Task inputs
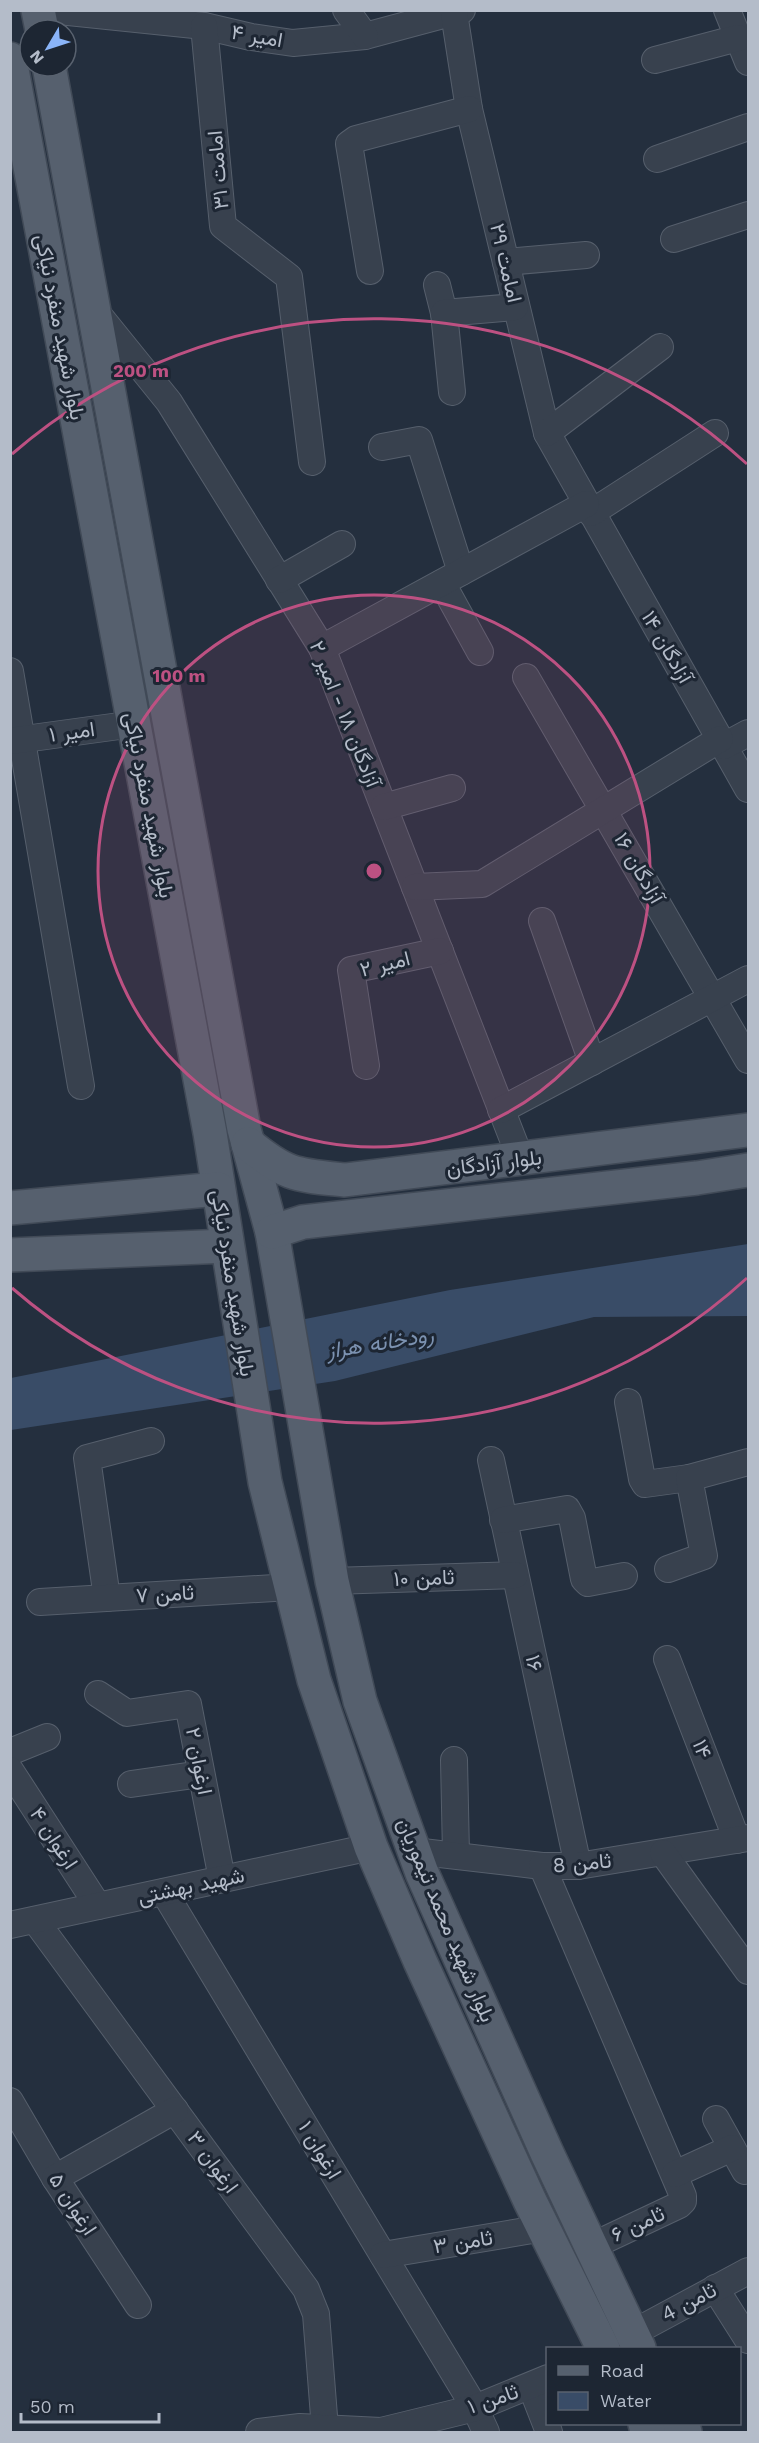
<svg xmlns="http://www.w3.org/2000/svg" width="759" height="2443" viewBox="0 0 759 2443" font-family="'Work Sans',Vazirmatn,sans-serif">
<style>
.water{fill:#394c67}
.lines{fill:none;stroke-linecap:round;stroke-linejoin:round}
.minor-casing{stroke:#565f6c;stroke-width:28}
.major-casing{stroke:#414a57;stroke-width:36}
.minor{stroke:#38414e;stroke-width:26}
.major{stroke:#56606e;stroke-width:33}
.ring{fill:none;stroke:#bd5182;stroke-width:3}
.labels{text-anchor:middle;stroke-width:6;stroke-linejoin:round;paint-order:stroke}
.street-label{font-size:21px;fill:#b4bcc9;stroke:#1d2633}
.water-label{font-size:22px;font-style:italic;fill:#7c92b1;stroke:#1d2633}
.centre{fill:#bd5182;stroke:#1d2633;stroke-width:3}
.ring-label{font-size:18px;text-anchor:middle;font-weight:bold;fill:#bd5182;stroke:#1d2633;stroke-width:6;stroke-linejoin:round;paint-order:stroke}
</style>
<rect width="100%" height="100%" fill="#242f3e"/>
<path class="water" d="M748,1244V1316L594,1317L335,1381L11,1430V1378L450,1290Z"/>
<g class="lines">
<g class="minor-casing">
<g id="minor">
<path d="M49,10L204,26L251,37L293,43L365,36L462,10"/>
<path d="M346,10L365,36"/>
<path d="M727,10L748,62"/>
<path d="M454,13L469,109L547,433L748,789"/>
<path d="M204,26L223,226L289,277L312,462"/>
<path d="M655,60L738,38"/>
<path d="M657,159L748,127"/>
<path d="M674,239L748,215"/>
<path d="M506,262L586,255"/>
<path d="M370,271L349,144L356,139L469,109"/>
<path d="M437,285L444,313L452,392"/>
<path d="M93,308L169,402L322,648L521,1160"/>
<path d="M444,313L515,307"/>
<path d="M547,433L660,347"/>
<path d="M382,447L419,440L461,572"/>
<path d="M591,513L715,433"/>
<path d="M279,580L342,544"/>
<path d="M442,583L480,652"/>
<path d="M322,648L586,504"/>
<path d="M10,671L81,1086"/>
<path d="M526,677L748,1060"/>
<path d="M10,741L134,724"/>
<path d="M724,746L748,733"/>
<path d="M384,807L452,788"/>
<path d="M415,887L482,884L720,739"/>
<path d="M542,921L592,1062"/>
<path d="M366,1066L351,970L440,951"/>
<path d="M501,1110L748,979"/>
<path d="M628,1402L642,1479L645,1484L689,1478"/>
<path d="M491,1460L578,1866"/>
<path d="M503,1520L567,1509L572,1518L584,1579L588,1583L624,1576"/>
<path d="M668,1569L704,1556L689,1478L748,1462"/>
<path d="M332,1581L515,1575"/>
<path d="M107,1598L87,1458L151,1441"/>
<path d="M40,1602L291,1587"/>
<path d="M667,1659L737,1840"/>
<path d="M98,1694L127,1713L188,1704L222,1879"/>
<path d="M10,1752L47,1737"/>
<path d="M454,1760L456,1854"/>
<path d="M10,1770L98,1906"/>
<path d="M131,1784L201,1774"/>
<path d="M414,1851L542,1866H578L748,1838"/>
<path d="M663,1853L748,1971"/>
<path d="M542,1866L683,2196V2201L679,2205L592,2246"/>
<path d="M164,1892L475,2408L486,2432"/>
<path d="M35,1920L306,2289L316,2314L325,2429"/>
<path d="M10,1925L371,1847"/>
<path d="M10,2101L55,2178L138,2305"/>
<path d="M716,2119L745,2171"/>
<path d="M675,2174L732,2148"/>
<path d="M55,2178L175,2110"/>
<path d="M383,2255L544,2228"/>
<path d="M715,2288L748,2340"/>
<path d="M631,2334L748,2271"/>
<path d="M531,2386L549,2432"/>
<path d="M259,2432L300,2427L381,2431L475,2408L548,2378"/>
</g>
</g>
<g class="major-casing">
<g id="major">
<path d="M38,10L42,30"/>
<path d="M10,59L210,1133L265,1482L314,1680L371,1847L420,1961L530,2201L603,2348"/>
<path d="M49,66L244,1129L272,1232L332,1581L360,1701L422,1873L547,2153L639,2348"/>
<path d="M248,1144C287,1176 296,1175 345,1180L748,1130"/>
<path d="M10,1208L218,1189"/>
<path d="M272,1232L303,1222L697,1178L748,1170"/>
<path d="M10,1255L227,1246"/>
<path d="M645,2424L650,2432"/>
<path d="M680,2424L685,2432"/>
</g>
</g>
<use href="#minor" class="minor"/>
<use href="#major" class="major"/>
</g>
<circle cx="374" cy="871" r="276" fill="#bd5182" fill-opacity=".12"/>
<g class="ring">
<circle cx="374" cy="871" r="276"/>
<path d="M747 1278A552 552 0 0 1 12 1288M12 454A552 552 0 0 1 747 464"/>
</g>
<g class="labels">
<g class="street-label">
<text transform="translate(257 36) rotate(10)" y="7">امیر ۴</text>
<text transform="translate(218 170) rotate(-95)" y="7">امامت ۳۱</text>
<text transform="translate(506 263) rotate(77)" y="7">امامت ۲۹</text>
<text transform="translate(60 327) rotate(79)" y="7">بلوار شهید منفرد نیاکی</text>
<text transform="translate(667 647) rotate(60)" y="7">آزادگان ۱۴</text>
<text transform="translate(345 714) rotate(68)" y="7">آزادگان ۱۸ - امیر ۲</text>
<text transform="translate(72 732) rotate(-8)" y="7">امیر ۱</text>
<text transform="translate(149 805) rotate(79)" y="7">بلوار شهید منفرد نیاکی</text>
<text transform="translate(639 868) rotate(60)" y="7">آزادگان ۱۶</text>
<text transform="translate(385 964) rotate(-14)" y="7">امیر ۲</text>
<text transform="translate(494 1163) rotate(-7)" y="7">بلوار آزادگان</text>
<text transform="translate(233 1283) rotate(81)" y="7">بلوار شهید منفرد نیاکی</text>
<text transform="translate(424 1578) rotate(-2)" y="7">ثامن ۱۰</text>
<text transform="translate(165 1594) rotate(-3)" y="7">ثامن ۷</text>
<text transform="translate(534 1663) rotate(78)" y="7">۱۶</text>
<text transform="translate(702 1749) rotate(69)" y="7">۱۴</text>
<text transform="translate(199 1761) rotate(79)" y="7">ارغوان ۲</text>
<text transform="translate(54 1838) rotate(57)" y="7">ارغوان ۴</text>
<text transform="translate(582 1863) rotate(-5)" y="7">ثامن 8</text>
<text transform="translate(191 1886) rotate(-12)" y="7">شهید بهشتی</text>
<text transform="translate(446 1920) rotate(67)" y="7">بلوار شهید محمد تیموریان</text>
<text transform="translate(320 2150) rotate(59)" y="7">ارغوان ۱</text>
<text transform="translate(213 2162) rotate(54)" y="7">ارغوان ۳</text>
<text transform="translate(73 2204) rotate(57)" y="7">ارغوان ۵</text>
<text transform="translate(638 2224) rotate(-25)" y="7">ثامن ۶</text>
<text transform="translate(463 2242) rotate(-9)" y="7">ثامن ۳</text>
<text transform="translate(689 2302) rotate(-28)" y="7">ثامن 4</text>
<text transform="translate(493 2399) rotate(-19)" y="7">ثامن ۱</text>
</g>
<g class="water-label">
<text transform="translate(380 1342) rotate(-9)" y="8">رودخانه هراز</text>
</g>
</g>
<circle cx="374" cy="871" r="9" class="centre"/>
<g class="ring-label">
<text x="141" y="377">200 m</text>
<text x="179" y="682">100 m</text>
</g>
<rect width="759" height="2443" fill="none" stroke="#b4bcc9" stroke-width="24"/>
<rect x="546" y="2347" width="195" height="78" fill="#1d2633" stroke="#59626f" stroke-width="1.5"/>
<rect x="558" y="2366" width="30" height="9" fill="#56606e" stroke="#59626f" stroke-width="1.5"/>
<text x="600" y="2377" font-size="18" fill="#b4bcc9">Road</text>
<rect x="558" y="2392" width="30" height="18" fill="#394c67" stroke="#59626f" stroke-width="1.5"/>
<text x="600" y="2407" font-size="18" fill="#b4bcc9">Water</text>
<g transform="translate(48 48) rotate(231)"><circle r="28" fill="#1d2633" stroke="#59626f" stroke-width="1.5"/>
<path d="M0-4.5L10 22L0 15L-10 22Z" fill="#8ab4f8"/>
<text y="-9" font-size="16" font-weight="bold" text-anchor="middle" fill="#b4bcc9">N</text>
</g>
<path d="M21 2413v9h138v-9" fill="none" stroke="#b4bcc9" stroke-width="3"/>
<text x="30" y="2413" font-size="18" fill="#b4bcc9" stroke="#1d2633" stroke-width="4.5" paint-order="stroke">50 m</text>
</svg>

Problem to work on
Return every line from the entries above that contains the word "lines".

Exercise response
.lines{fill:none;stroke-linecap:round;stroke-linejoin:round}
<g class="lines">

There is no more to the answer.